Actually, the backlash is nothing new (check out Susan Faludi's book of that very name). It's been going on since women became a competitive force in economics and politics, spheres of influence one considered exclusively male.
But with a bad economy and a generally angry populace alienated from a political process that has clearly broken down at almost every level, the desire to "other" whole components of society and scapegoat them for the loss of what was an illusory security at best, has become more obvious.
Hate is on the rise, and women are clearly one target of it. I really appreciate Fathernature's reference to radio-demagogue Charles Coughlin. Poorly educated as most Americans are these days, especially as regards their own history, they are largely unaware that hate-mongers like Rush Limbaugh are nothing new. Coughlin had plenty of company. There were also Gerald L.K. Smith, Westbrook Pegler and a hoard of lesser names blaming the very people being blamed now for all the ills of society, sometimes in an even more blatantly sexist, racist, anti-semitic way. History eventually washed out that particular sewer, but it wasn't quick or easy, and clearly it wasn't permanent.
One thing I don't get about this country and never will is why its citizens blame the victims for hard times instead of the perpetrators. If half the rage the teabaggers devote to gay people and immigrants were directed toward banks, they might actually be acting in their own class interests instead of thugging for The Man.
As for the new wave of hostility toward feminism, I'd look again to the underrated Ms. Faludi's prescient book "Stiffed," which describes in harrowing and compassionate detail the various failed coping strategies by which men have attempted to adapt to a society in which the old definitions of masculinity have largely unraveled and no new ones have arisen as yet to take their place.

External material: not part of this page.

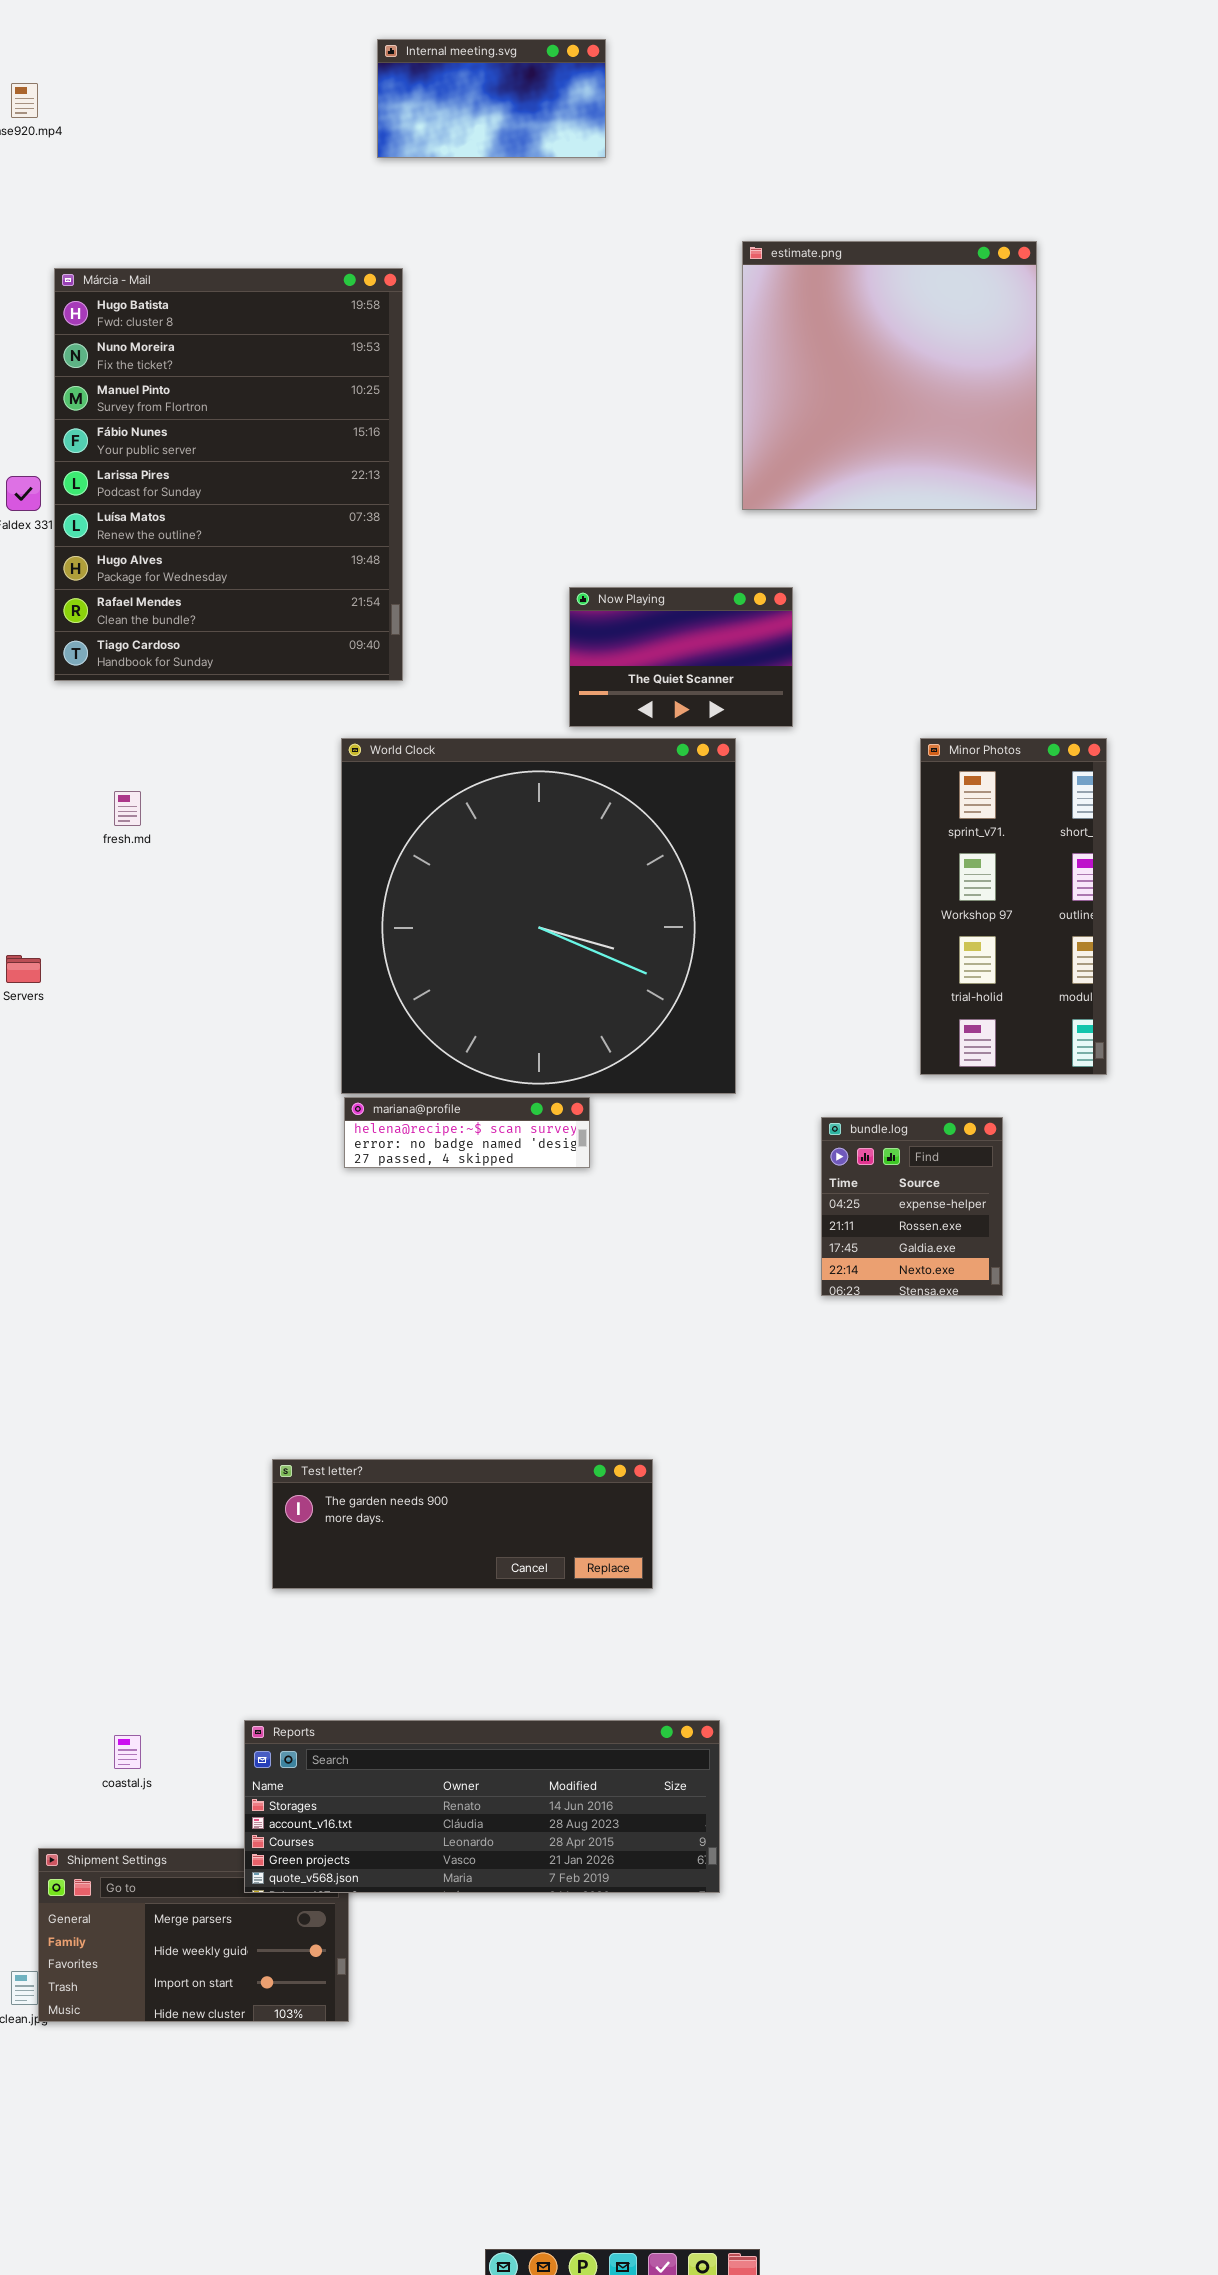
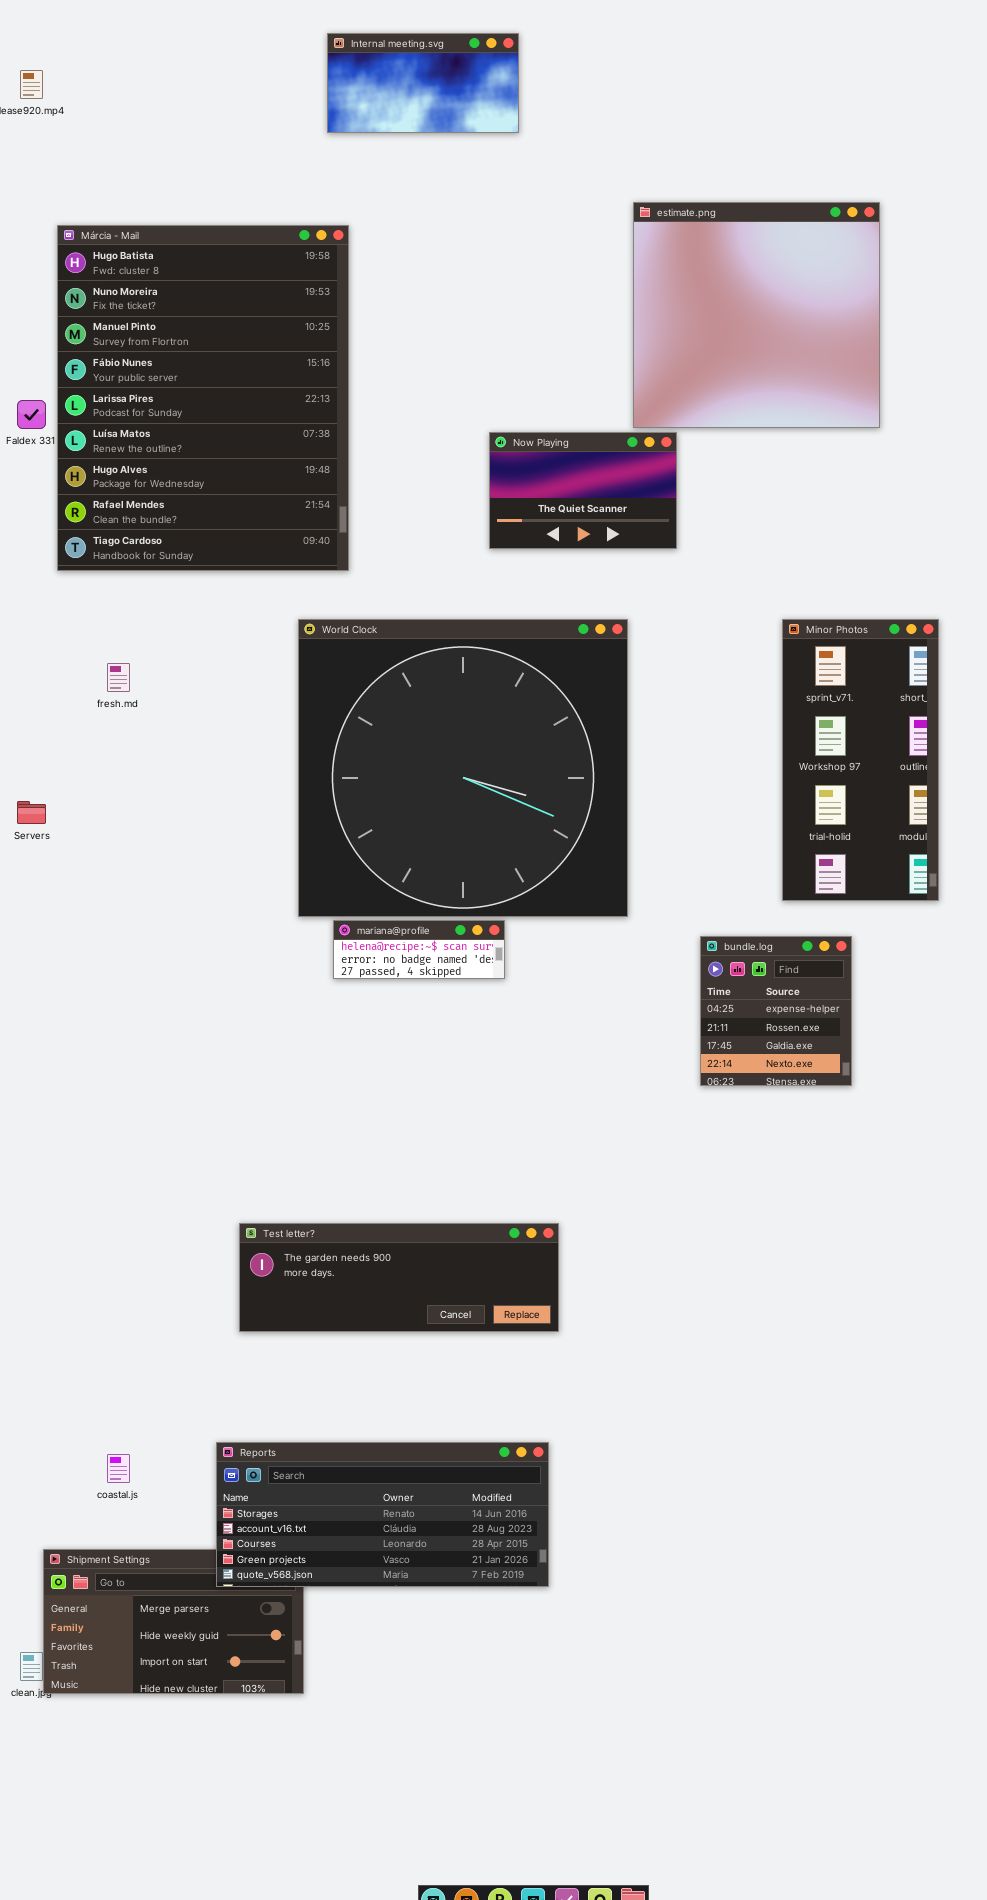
Now Playing: [569,587,793,727] -> [489,432,677,549], moved
mariana@profile: [344,1097,590,1168] -> [333,920,505,979], resized
Reports: [244,1720,720,1893] -> [216,1442,549,1587], resized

It's not the job of feminism to fix that, but feminism is certainly one of the targets of the rage and frustration it's generated among men who, once again, chooose to blame their fellow victims for a situation in which both suffer.
But then, I'm one of those old-fashioned big-H Humanists who still believes that regular folks of every type have more in common with one another than they do with the overlords of the system that exploits their differences.
I may get shot at here for saying this, but I'm old enough to believe that, yes, there really is a patriarchy, and a way of thinking that it imposes on everybody, but that in reality it consists of a couple of hundred old dudes who own everything in the world and dictate their ideas to everyone else. The biggest of all big lies they've managed to sell to men is that any man could have a place at that table if it weren't for all the women and minorities crowding them out. Fat chance, unless your last name has been in the Social Register for about five generations.
So how many women and minorities are there on the boards of directors of The Fortune Five Hundred corps? Last time I checked, it was around 4% of the total number.
But it's those feminists and affirmative action cases that have robbed The Angry White Man of his shot at the brass ring.
That's what thirty years of systematically dumbing down the educational system and ranting against public sector attempts to level the playing field have brought us.